I was reminded of all this as I read Dr. Krugman’s latest piece which I think is off the mark.  He says (implying that his approach has not been politically motivated):

“The key to understanding this is that the anti-Keynesian position is, in essence, political. It’s driven by hostility to active government policy and, in many cases, hostility to any intellectual approach that might make room for government policy. Too many influential people just don’t want to believe that we’re facing the kind of economic crisis we are actually facing.

I know, the critics will respond that I’m the one who’s being political — but again, look at how the debate has run so far.”

Keynesians are no different than every other school.  Yes, the author of the “Conscience of a LIBERAL” blog is politically motivated (shocking, I know!).   We know this for a fact because of Dr. Krugman’s harsh criticism of the deficit back in 2003 when it was a Bush deficit driven by the Bush tax cuts.  He said:

“…we’re looking at a fiscal crisis that will drive interest rates sky-high….But what’s really scary — what makes a fixed-rate mortgage seem like such a good idea — is the looming threat to the federal government’s solvency.
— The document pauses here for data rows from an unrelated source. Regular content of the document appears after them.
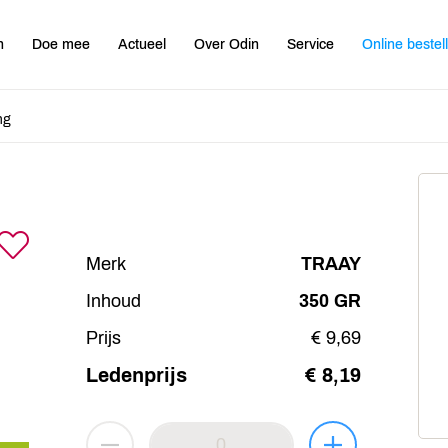
n
Doe mee
Actueel
Over Odin
Service
Online bestel
ng
Merk
TRAAY
Inhoud
350 GR
Prijs
€ 9,69
Ledenprijs
€ 8,19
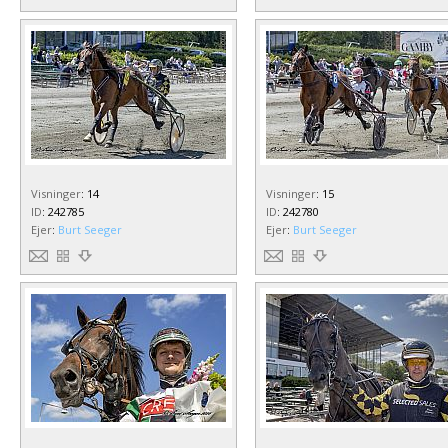
Visninger
:
14
Visninger
:
15
ID
:
242785
ID
:
242780
Ejer
:
Burt Seeger
Ejer
:
Burt Seeger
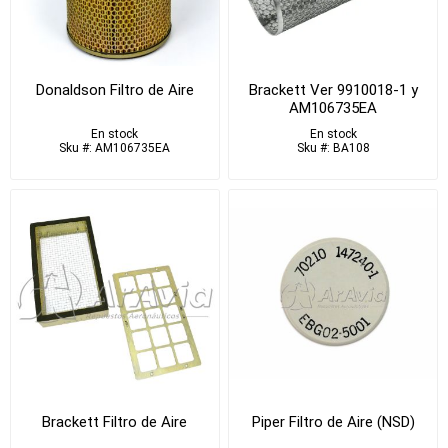
Donaldson Filtro de Aire
Brackett Ver 9910018-1 y
AM106735EA
En stock
En stock
Sku #: AM106735EA
Sku #: BA108
Brackett Filtro de Aire
Piper Filtro de Aire (NSD)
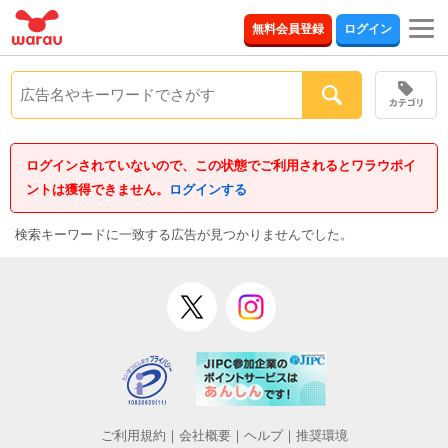
togg
無料会員登録
ログイン
navi
ログインされていないので、この状態でご利用されるとワラウポイ
ントは獲得できません。
ログインする
検索キーワードに一致する広告が見つかりませんでした。
ご利用規約
｜
会社概要
｜
ヘルプ
｜
推奨環境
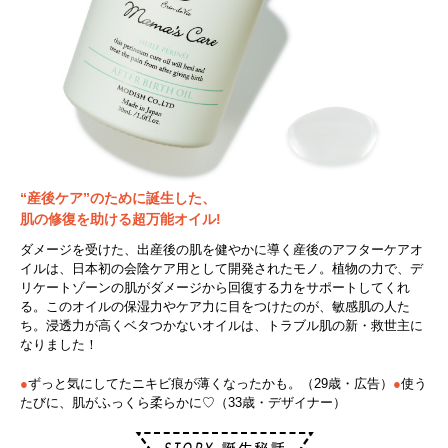
“産後ケア”のために誕生した、
肌の修復を助ける超万能オイル!
ダメージを受けた、出産後の肌を健やかに導く産後のアフターケアオ
イルは、日本初の会陰ケア用として開発されたモノ。植物の力で、デ
リケートゾーンの肌がダメージから回復する力をサポートしてくれ
る。このオイルの保湿力やケア力に目をつけたのが、敏感肌の人た
ち。浸透力が高くベタつかないオイルは、トラブル肌の新・救世主に
なりました！
●
ずっと気にしてたニキビ痕が薄くなったかも。（29歳・広告）
●
使う
たびに、肌がふっくら柔らかに♡（33歳・デザイナー）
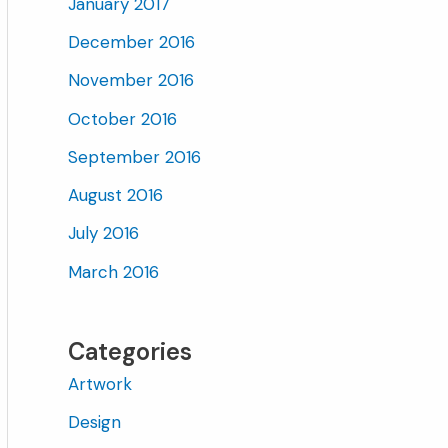
January 2017
December 2016
November 2016
October 2016
September 2016
August 2016
July 2016
March 2016
Categories
Artwork
Design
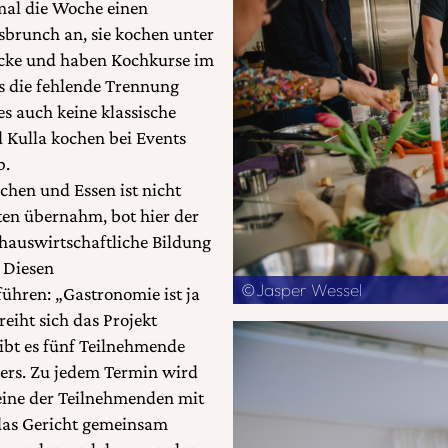
mal die Woche einen
brunch an, sie kochen unter
Ecke und haben Kochkurse im
s die fehlende Trennung
s auch keine klassische
 Kulla kochen bei Events
b.
chen und Essen ist nicht
ten übernahm, bot hier der
hauswirtschaftliche Bildung
. Diesen
©Jasper Wessel
ühren: „Gastronomie ist ja
reiht sich das Projekt
ibt es fünf Teilnehmende
ers. Zu jedem Termin wird
eine der Teilnehmenden mit
 das Gericht gemeinsam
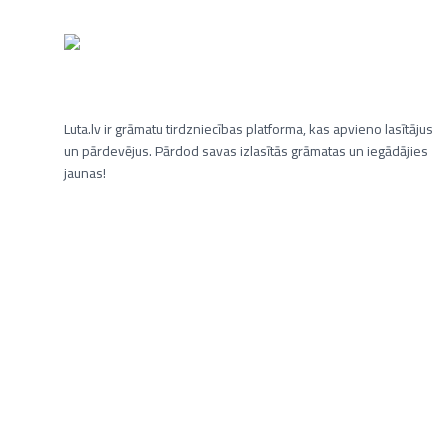
Luta.lv ir grāmatu tirdzniecības platforma, kas apvieno lasītājus
un pārdevējus. Pārdod savas izlasītās grāmatas un iegādājies
jaunas!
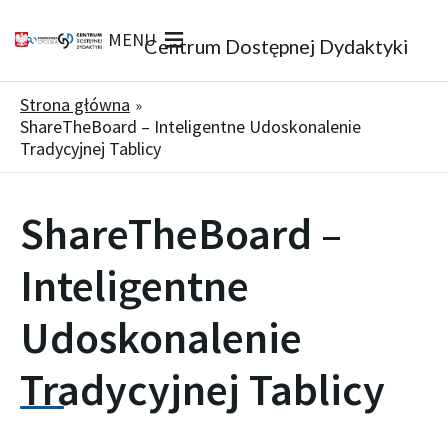
MENU
Centrum Dostępnej Dydaktyki
Strona główna
ShareTheBoard – Inteligentne Udoskonalenie
Tradycyjnej Tablicy
ShareTheBoard –
Inteligentne
Udoskonalenie
Tradycyjnej Tablicy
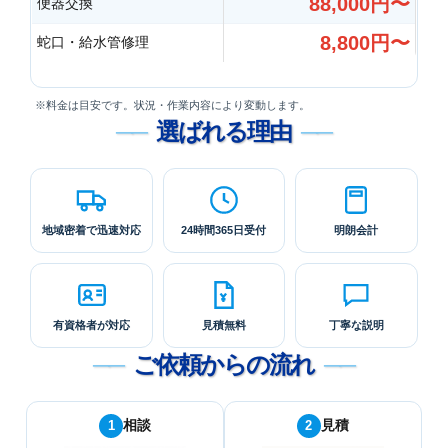
88,000円〜
便器交換
8,800円〜
蛇口・給水管修理
※料金は目安です。状況・作業内容により変動します。
選ばれる理由
地域密着で
迅速対応
24時間
365日受付
明朗会計
有資格者が
対応
見積無料
丁寧な説明
ご依頼からの流れ
相談
見積
1
2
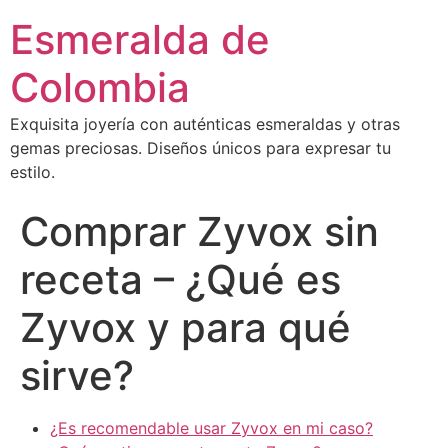
Esmeralda de
Colombia
Exquisita joyería con auténticas esmeraldas y otras
gemas preciosas. Diseños únicos para expresar tu
estilo.
Comprar Zyvox sin
receta – ¿Qué es
Zyvox y para qué
sirve?
¿Es recomendable usar Zyvox en mi caso?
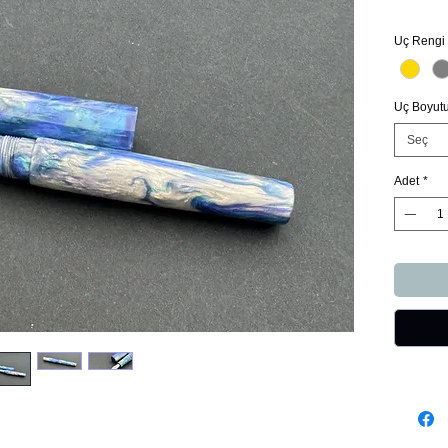
Uç Rengi
Uç Boyut
Seç
Adet
*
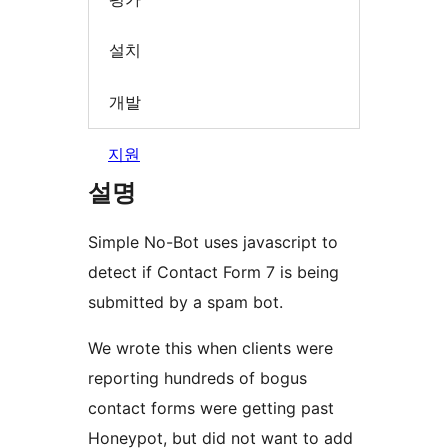
설치
개발
지원
설명
Simple No-Bot uses javascript to
detect if Contact Form 7 is being
submitted by a spam bot.
We wrote this when clients were
reporting hundreds of bogus
contact forms were getting past
Honeypot, but did not want to add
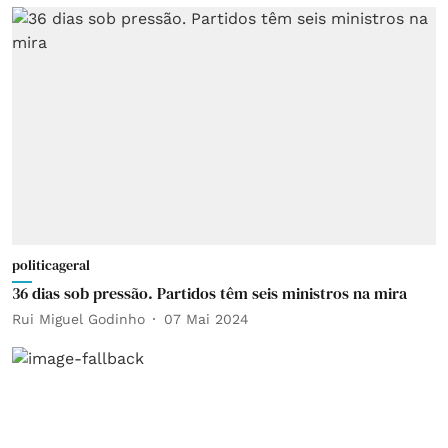
politicageral
36 dias sob pressão. Partidos têm seis ministros na mira
Rui Miguel Godinho
07 Mai 2024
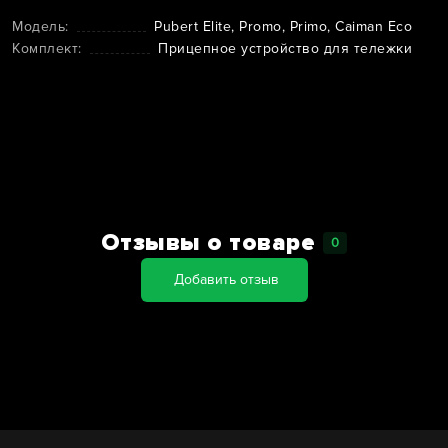
Модель:
Pubert Elite, Promo, Primo, Caiman Eco
Комплект:
Прицепное устройство для тележки
Отзывы о товаре
0
Добавить отзыв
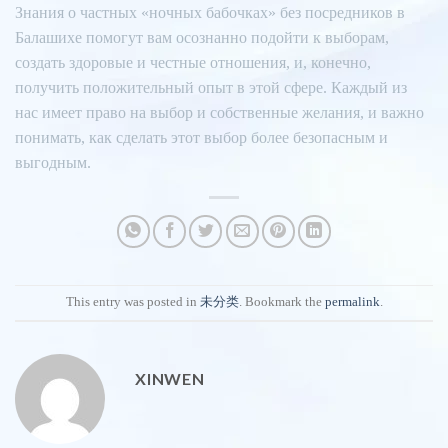
Знания о частных «ночных бабочках» без посредников в
Балашихе помогут вам осознанно подойти к выборам,
создать здоровые и честные отношения, и, конечно,
получить положительный опыт в этой сфере. Каждый из
нас имеет право на выбор и собственные желания, и важно
понимать, как сделать этот выбор более безопасным и
выгодным.
This entry was posted in
未分类
. Bookmark the
permalink
.
XINWEN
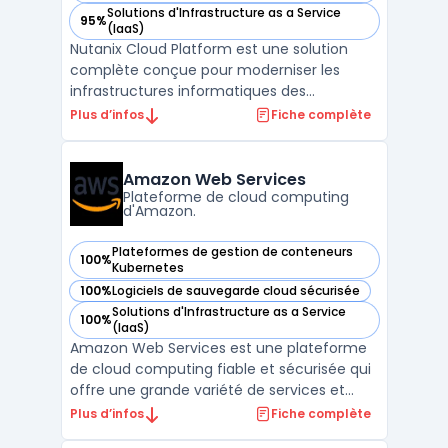
Solutions d'Infrastructure as a Service
95%
— voir Nutanix Cloud Platform dans cette catégorie
(IaaS)
Nutanix Cloud Platform est une solution
complète conçue pour moderniser les
infrastructures informatiques des
entreprises en intégrant des services de
Plus d’infos
Fiche complète
stockage, de calcul, de virtualisation et de
mise en réseau dans une plateforme
unifiée. La plateforme prend en charge les
Amazon Web Services
environnements multicloud ...
Plateforme de cloud computing
d'Amazon.
Plateformes de gestion de conteneurs
100%
— voir Amazon Web Services dans cette catégorie
Kubernetes
100%
Logiciels de sauvegarde cloud sécurisée
— voir Amazon Web Services dans cette catégorie
Solutions d'Infrastructure as a Service
100%
— voir Amazon Web Services dans cette catégorie
(IaaS)
Amazon Web Services est une plateforme
de cloud computing fiable et sécurisée qui
offre une grande variété de services et
d'outils pour aider les entreprises à gérer de
Plus d’infos
Fiche complète
manière efficace leur infrastructure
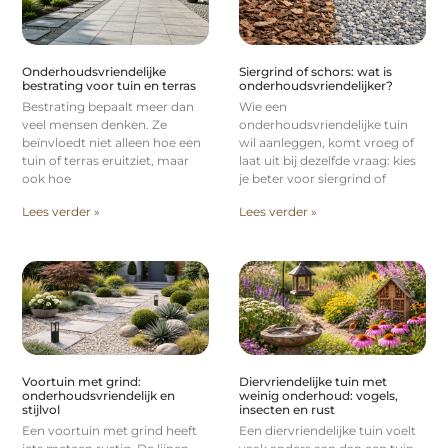
Onderhoudsvriendelijke
Siergrind of schors: wat is
bestrating voor tuin en terras
onderhoudsvriendelijker?
Bestrating bepaalt meer dan
Wie een
veel mensen denken. Ze
onderhoudsvriendelijke tuin
beïnvloedt niet alleen hoe een
wil aanleggen, komt vroeg of
tuin of terras eruitziet, maar
laat uit bij dezelfde vraag: kies
ook hoe
je beter voor siergrind of
Lees verder »
Lees verder »
Voortuin met grind:
Diervriendelijke tuin met
onderhoudsvriendelijk en
weinig onderhoud: vogels,
stijlvol
insecten en rust
Een voortuin met grind heeft
Een diervriendelijke tuin voelt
…How will the train wreck play itself out? ….my prediction is that politicians will eventually be tempted to resolve the crisis the way irresponsible governments usually do: by printing money, both to pay current bills and to inflate away debt. And as that temptation becomes obvious, interest rates will soar.”

Anyone who understands MR knows how flawed this thinking is.  But more importantly, the reason he’s bad-mouthing the deficit in 2003 is because it was driven mainly by a Conservative tax cut approach as opposed to a government spending approach.  Of course, now that the current deficit is Obama’s and driven largely by government spending Dr. Krugman says it’s not large enough.  Talk about having it both ways!

There are, of course, plenty of examples of this in other schools of thought where the thinking is clearly motivated by political cherry picking so I don’t mean to single Dr. Krugman out.  But that’s all beside the point.  The point is, politics and policy agendas shouldn’t steer our thinking.  We should start by understanding the modern monetary system so we can then begin to diagnose specific economic problems as they arise.  Then we can apply the right medicine.  At times it will have a Keynesian flavor.  At times it will have a monetarist flavor.  At times it will have an Austrian flavor.  The economy is a complex dynamical system.  This idea that there is some sort of cookie cutter one trick pony approach to fixing the problems only contributes to making the dismal science that much more dismal.  There’s a better way to approach all of this and it starts with a better foundational understanding of the system and an open-minded approach to solving the problems we will inevitably encounter.